Campus-Wide Digital Asset Management Service

Clearly there is a core set of digital assets that have great value to the University. It is also clear that there is a lack of campus wide systematic thinking applied to the long-term storage of these assets. This is not to imply that all data is at risk, only that there is an exponential increase in the number of digital assets being created and the number of departments and individuals responsible for maintaining this information. It may well be that for a certain class of digital assets a central, structured, broad-based digital asset management service may be of great value. This library would be held to the highest standards of persistent storage science and assure all on campus access to a world-class service. While all departments may not require such a system, many are likely to see its advantage when faced with the issues outlined earlier. Currently both the Library and CIT have large, structured digital asset management systems. As has been an ongoing theme in past partnership discussions, it may well make sense for these groups to share expertise, compromise when appropriate, and create a digital asset management system capable of providing a much needed secure and persistent storage service for the campus at large.

Closing Thoughts and Recommendations

Plainly there is a growing demand for and deepening concern over the preservation and control of the growing store of digital assets at Cornell. The old saying: "An ounce of prevention is worth a pound of cure" is certainly applicable to Cornell’s digital asset management and storage needs. Cornell does not currently have a universal plan for digital asset management. The first and most important step to rectify this shortcoming is open communication and friendly collaboration across all Cornell departments that are currently engaged in developing digital asset management resources. Fortunately, there is great expertise in this area at Cornell. The Computer Science department is world renowned for its work in digital library application development. The Cornell University Library not only maintains some of the finest online digital image collections in the world, but also has an active preservation research agenda. A unified effort, combined with the world-class expertise available from within the Cornell family will place us well ahead of many of our peer institutions.
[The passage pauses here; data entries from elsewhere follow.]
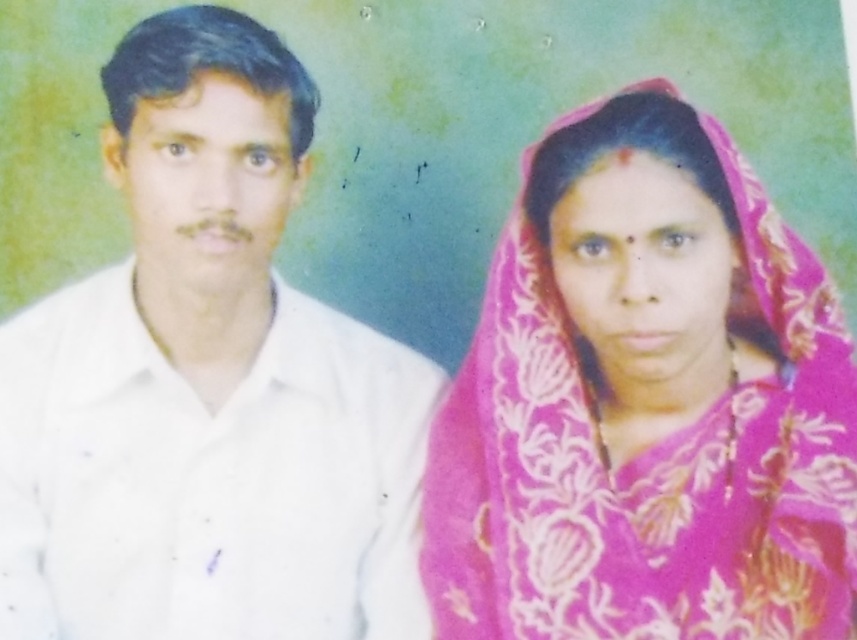
Looking at this image, you are a photographer adjusting the focus on your camera. You have two points to focus on in the image, point 1 at coordinates point (x=118, y=188) and point 2 at coordinates point (x=830, y=625). Which point is closer to you?

Point (x=118, y=188) is closer to the photographer because it is further to the viewer than point (x=830, y=625).

You are a photographer standing 1.5 meters away from the camera. You want to adjust the focus on the white cotton shirt at left. Can you reach it without moving your position?

The white cotton shirt at left is 1.03 meters from viewer. Since you are standing 1.5 meters away from the camera, you are farther than the distance to the shirt. Therefore, you cannot reach the white cotton shirt at left without moving closer.

You are standing in front of the image and want to know the position of the white cotton shirt at left relative to the woman in the pink saree. Can you determine if it is to the left or right of her?

The white cotton shirt at left is located at point (207, 385). Since the woman is on the right side of the frame, the shirt is to the left of her.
While there are significant administrative and financial challenges to face today, failure to address these needs now, regardless of a central or distributed strategy, will inevitably cost the University far more in the future. Simply stated, this is a problem that will not go away. It requires prudent university investment for the foreseeable future. To this end the Cornell University Library and OIT will continue to work in partnership to provide leadership throughout Cornell and champion the development of required services.